It’s been a while since I’ve been out working in the garage on the BatBerry. I’m pretty sure it’s been almost a month of other “stuff” going on keeping me out of the garage. So this afternoon it was nice to be able to get back out there and get to work. Today’s goal was to mock-up the radiator assembly mounting points. To do that I needed to open up the garage door and roll the car out a bit so that I could lift the hood up and down onto the car (It was probably up and down 20 times).
After a first quick test fit it was clear that my radiator assembly wasn’t going to work. It was too wide/tall at the top where it met the curvature of the turbine, so I had to make some adjustments. I ended up welding in some more tubing and then cut off the excess that was causing the problem.

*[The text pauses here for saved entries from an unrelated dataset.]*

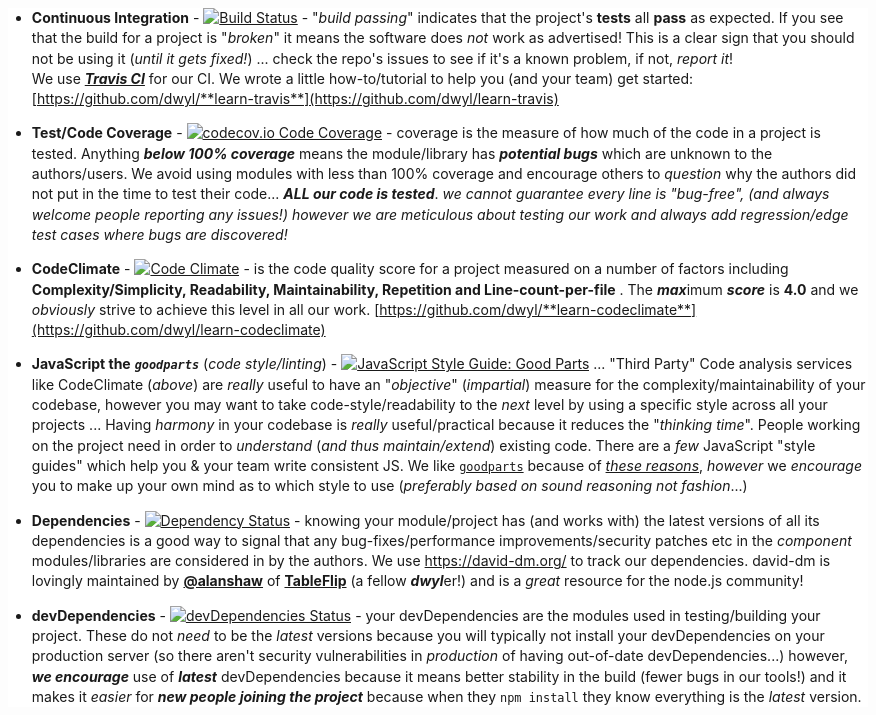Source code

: + **Continuous Integration** - [![Build Status](https://travis-ci.org/dwyl/esta.svg?branch=master)](https://travis-ci.org/dwyl/esta) - "*build passing*" indicates that the project's **tests** all **pass** as expected. If you see that the build for a project is "*broken*" it means the software does *not* work as advertised! This is a clear sign that you should not be using it (*until it gets fixed!*) ... check the repo's issues to see if it's a known problem, if not, *report it*!  
We use [***Travis CI***](https://travis-ci.org/) for our CI.  We wrote a little how-to/tutorial to help you (and your team) get started: [https://github.com/dwyl/**learn-travis**](https://github.com/dwyl/learn-travis)

+ **Test/Code Coverage** - [![codecov.io Code Coverage](https://img.shields.io/codecov/c/github/dwyl/hapi-auth-jwt2.svg?maxAge=2592000)](https://codecov.io/github/dwyl/hapi-auth-jwt2?branch=master) - coverage is the measure of how much of the code in a project is tested. Anything ***below 100% coverage*** means the module/library has ***potential bugs*** which are unknown to the authors/users. We avoid using modules with less than 100% coverage and encourage others to *question* why the authors did not put in the time to test their code... ***ALL our code is tested***. *we cannot guarantee every line is "bug-free", (and always welcome people reporting any issues!) however we are meticulous about testing our work and always add regression/edge test cases where bugs are discovered!*

+ **CodeClimate** - [![Code Climate](https://codeclimate.com/github/dwyl/esta/badges/gpa.svg)](https://codeclimate.com/github/dwyl/esta) - is the code quality score for a project measured on a number of factors including **Complexity/Simplicity, Readability, Maintainability, Repetition and Line-count-per-file** . The <b><i>max</b></i>imum ***score*** is **4.0** and we *obviously* strive to achieve this level in all our work.   [https://github.com/dwyl/**learn-codeclimate**](https://github.com/dwyl/learn-codeclimate)

+ **JavaScript the** _**`goodparts`**_ (_code style/linting_) - [![JavaScript Style Guide: Good Parts](https://img.shields.io/badge/code%20style-goodparts-brightgreen.svg?style=flat)](https://github.com/dwyl/goodparts "JavaScript The Good Parts") ... "Third Party" Code analysis services like CodeClimate (_above_) are _really_ useful to have an "_objective_" (_impartial_) measure for the complexity/maintainability of your codebase, however you may want to take code-style/readability to the _next_ level by using a specific style across all your projects ...
Having _harmony_ in your codebase is _really_ useful/practical because it reduces the "_thinking time_". People working on the project need in order to _understand_ (_and thus maintain/extend_) existing code. There are a _few_ JavaScript "style guides" which help you & your team write consistent JS.
We like [`goodparts`](https://github.com/dwyl/goodparts) because of [_these reasons_](https://github.com/dwyl/goodparts#why),
_however_ we _encourage_ you to make up your own mind as to which style to use (_preferably based on sound reasoning not fashion_...)

+ **Dependencies** - [![Dependency Status](https://david-dm.org/dwyl/esta.svg)](https://david-dm.org/dwyl/esta) - knowing your module/project has (and works with) the latest versions of all its dependencies is a good way to signal that any bug-fixes/performance improvements/security patches etc in the *component* modules/libraries are considered in by the authors.
We use https://david-dm.org/ to track our dependencies. david-dm is lovingly maintained by [**@alanshaw**](https://github.com/alanshaw) of [**TableFlip**](http://tableflip.io/) (a fellow <b><i>dwyl</b></i>er!) and is a *great* resource for the node.js community!

+ **devDependencies** - [![devDependencies Status](https://david-dm.org/dwyl/hapi-auth-jwt2/dev-status.svg)](https://david-dm.org/dwyl/hapi-auth-jwt2?type=dev) - your devDependencies are the modules used in testing/building your project. These do not *need* to be the *latest* versions because you will typically not install your devDependencies on your production server (so there aren't security vulnerabilities in *production* of having out-of-date devDependencies...) however, ***we encourage*** use of ***latest*** devDependencies because it means better stability in the build (fewer bugs in our tools!) and it makes it *easier* for ***new people joining the project*** because when they `npm install` they know everything is the *latest* version.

Once the excess was cut off I was back to test fitting. I first needed to make sure that there was going to be enough clearance above the steering rack for the pitman arm to swing from side-to-side. A car without steering isn’t much fun at all 🙂
Once I had the assembly sitting high enough over the pitman arm, I placed the radiator into position and then clamped a straight edge propping up the rear of the assembly to see what kind of hood clearance I had.
This revealed another issue with the assembly, namely the fact that I wasn’t going to have enough room to even place a cap on the radiator filler neck. There just wasn’t enough clearance between the top of the rad and the hood where it curves back down.
The solution to this was to drop the bottom of the front rad support assembly down 2 inches to give me the clearance that I needed. I still had to keep the rear of the assembly the way it was to ensure that I would still have the needed clearance above the pitman arm.
Once I modified the assembly I positioned it back into place resting on the rear clamped straight edge and the wood resting on the floor. These adjustments seemed to be just the trick needed to get everything to fit and still have all the clearances I needed.
To make installation and removal simple for the radiator, fan and condenser I wanted to make the entire assembly removable and simply bolt in place. In order to secure everything, I needed a top cross member tying the two side tubes of the cage together. This cross member will also be removable to ensure that engine removal and installation can be super simple by moving everything out of the way.
The cross member also needed to dip down a bit to allow for hood clearance where it curves down around the turbine. I dropped the cross member down 2.5 inches and then clamped it in place.
This let me make some brackets out of 1/8″ steel to weld to the assembly, which will eventually be drilled so that it can be bolted to the new cross member. Once the brackets were created I could remove the straight edge which was propping up the back of the assembly.
Things were starting to get really cold at this point and I needed to temporarily secure the bottom of the assembly so that I could remove the wood propping it up and roll the car back into the garage. So I welded a small piece of tube to connect the bottom of the assembly to the front tow bar. I’ll end up removing this later once I create some proper brackets for the bottom of the assembly.